I wish I had the last painting in that book scanned to offer here, but you will have to buy or borrow the book. It is a breathtaking illustration: the man and the woman together, reunited by the strawberries, and holding the berries cupped in their hands together, their faces lit with the soft red glow of the shining fruit.

These books mean a great deal to me personally. Strawberries and a few other "leftovers" from past generations had great significance in the house in which I grew up, though often without much definition - all that was left of that segment of our heritage. To this day I keep strawberries in the house, by the door or on the mantel - though it was not until I was a teenager that I knew why.

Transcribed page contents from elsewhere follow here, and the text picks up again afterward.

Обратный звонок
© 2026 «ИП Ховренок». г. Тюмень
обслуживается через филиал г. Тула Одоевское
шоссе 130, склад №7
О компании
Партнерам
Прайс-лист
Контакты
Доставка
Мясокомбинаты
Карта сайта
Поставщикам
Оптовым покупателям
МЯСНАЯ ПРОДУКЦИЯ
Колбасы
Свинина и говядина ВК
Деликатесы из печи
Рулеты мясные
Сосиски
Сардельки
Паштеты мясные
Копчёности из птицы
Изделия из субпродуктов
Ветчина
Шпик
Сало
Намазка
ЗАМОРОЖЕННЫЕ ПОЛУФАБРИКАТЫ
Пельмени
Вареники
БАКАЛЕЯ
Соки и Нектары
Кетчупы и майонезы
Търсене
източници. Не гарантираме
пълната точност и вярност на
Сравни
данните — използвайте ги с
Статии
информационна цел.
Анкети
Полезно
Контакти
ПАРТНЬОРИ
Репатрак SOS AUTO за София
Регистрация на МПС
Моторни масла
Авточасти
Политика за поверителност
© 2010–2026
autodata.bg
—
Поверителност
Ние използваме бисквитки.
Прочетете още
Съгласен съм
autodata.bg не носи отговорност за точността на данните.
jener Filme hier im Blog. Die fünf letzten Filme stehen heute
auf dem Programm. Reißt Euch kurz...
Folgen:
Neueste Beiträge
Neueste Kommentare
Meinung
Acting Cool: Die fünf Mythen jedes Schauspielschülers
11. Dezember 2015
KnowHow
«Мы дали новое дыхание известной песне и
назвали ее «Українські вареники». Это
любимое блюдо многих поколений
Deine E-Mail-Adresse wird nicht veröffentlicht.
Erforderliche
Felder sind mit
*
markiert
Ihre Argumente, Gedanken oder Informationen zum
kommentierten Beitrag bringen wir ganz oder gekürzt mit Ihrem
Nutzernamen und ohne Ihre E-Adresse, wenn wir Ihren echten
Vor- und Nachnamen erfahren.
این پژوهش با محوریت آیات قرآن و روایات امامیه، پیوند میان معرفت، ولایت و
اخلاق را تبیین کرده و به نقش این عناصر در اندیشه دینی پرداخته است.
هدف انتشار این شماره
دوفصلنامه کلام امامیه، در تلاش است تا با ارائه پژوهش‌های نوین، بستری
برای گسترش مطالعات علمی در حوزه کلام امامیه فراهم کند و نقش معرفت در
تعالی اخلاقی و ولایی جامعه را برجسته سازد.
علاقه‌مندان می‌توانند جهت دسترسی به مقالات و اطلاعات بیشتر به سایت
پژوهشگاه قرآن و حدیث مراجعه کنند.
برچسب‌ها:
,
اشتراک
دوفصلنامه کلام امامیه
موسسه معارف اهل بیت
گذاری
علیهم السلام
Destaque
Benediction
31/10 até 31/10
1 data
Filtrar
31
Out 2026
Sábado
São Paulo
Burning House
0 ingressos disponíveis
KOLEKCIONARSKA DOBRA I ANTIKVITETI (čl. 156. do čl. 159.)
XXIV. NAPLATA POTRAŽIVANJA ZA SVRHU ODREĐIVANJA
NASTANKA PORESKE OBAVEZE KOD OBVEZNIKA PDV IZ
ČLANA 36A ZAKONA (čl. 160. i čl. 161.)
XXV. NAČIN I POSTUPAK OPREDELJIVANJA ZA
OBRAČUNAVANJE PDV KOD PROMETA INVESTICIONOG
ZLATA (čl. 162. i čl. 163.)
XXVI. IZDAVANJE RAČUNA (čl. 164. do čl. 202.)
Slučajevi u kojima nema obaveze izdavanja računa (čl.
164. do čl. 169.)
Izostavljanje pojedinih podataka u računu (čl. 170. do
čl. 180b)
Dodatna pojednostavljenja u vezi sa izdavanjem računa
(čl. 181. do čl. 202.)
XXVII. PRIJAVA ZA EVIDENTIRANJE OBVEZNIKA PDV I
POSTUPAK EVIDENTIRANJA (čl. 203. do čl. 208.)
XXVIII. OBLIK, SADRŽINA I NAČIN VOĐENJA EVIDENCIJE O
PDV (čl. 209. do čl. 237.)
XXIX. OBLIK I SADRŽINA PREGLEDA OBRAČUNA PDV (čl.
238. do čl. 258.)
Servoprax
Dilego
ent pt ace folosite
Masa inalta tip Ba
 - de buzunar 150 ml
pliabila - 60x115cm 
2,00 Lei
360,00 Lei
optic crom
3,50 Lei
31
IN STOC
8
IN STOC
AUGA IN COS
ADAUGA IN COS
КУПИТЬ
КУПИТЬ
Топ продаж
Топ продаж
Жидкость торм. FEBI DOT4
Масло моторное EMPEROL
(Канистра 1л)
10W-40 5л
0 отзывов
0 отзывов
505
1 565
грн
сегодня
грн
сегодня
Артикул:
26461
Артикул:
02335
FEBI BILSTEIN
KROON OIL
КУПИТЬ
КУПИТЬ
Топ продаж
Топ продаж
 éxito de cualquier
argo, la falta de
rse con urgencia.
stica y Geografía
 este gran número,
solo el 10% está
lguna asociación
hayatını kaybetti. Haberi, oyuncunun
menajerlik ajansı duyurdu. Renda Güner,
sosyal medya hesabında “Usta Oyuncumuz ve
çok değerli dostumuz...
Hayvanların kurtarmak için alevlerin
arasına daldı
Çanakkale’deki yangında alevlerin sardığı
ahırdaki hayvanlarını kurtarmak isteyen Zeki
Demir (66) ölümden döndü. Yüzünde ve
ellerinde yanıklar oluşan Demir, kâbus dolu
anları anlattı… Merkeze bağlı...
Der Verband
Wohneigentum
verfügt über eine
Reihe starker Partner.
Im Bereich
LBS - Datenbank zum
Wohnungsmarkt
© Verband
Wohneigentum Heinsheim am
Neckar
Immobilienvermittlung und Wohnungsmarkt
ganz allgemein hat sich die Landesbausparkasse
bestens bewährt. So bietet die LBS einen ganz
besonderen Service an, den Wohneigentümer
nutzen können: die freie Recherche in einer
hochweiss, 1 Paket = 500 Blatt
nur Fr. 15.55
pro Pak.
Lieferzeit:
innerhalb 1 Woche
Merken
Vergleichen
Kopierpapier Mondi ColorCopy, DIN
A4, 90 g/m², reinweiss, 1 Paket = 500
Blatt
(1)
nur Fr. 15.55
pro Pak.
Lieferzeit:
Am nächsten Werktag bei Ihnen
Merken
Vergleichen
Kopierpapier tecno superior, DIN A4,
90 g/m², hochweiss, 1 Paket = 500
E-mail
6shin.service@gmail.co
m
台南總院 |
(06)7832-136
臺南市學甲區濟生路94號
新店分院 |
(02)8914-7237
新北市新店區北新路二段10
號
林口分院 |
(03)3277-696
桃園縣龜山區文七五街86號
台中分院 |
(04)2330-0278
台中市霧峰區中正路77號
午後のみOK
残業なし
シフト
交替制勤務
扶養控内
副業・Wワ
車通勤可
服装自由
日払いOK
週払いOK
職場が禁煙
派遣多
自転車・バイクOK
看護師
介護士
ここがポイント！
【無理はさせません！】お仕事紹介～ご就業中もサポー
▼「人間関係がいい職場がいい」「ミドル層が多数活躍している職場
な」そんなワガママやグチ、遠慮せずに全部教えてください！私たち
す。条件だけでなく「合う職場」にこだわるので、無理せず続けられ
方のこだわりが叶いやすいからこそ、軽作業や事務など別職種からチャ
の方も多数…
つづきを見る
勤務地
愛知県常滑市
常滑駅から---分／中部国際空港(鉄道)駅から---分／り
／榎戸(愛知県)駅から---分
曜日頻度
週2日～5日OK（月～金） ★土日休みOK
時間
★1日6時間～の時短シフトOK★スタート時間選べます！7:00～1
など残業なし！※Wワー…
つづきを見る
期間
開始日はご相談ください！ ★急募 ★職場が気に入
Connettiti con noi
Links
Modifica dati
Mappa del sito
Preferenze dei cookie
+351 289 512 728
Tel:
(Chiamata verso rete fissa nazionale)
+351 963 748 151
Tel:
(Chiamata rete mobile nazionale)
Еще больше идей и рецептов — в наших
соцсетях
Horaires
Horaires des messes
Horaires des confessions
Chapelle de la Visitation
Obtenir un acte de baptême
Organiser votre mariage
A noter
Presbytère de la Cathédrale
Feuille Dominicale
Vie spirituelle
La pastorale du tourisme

Impersonally, as an admirer of folklorists and all artists and scholars of mythopoeia, I celebrate these books as a great gift to this generation.

Also, take a look at what's coming in Cherokee, North Carolina: this nation has no casino - instead, vibrant drama, a museum, a cultural center. Somehow throughout the brutality of the centuries this people has kept its dignity and its stories and by doing so has remained a people. It is something to be admired and celebrated, and it is a wondrous thing that a wider audience is now listening to their musicians and their storytellers. We are traveling further around the circle of Time.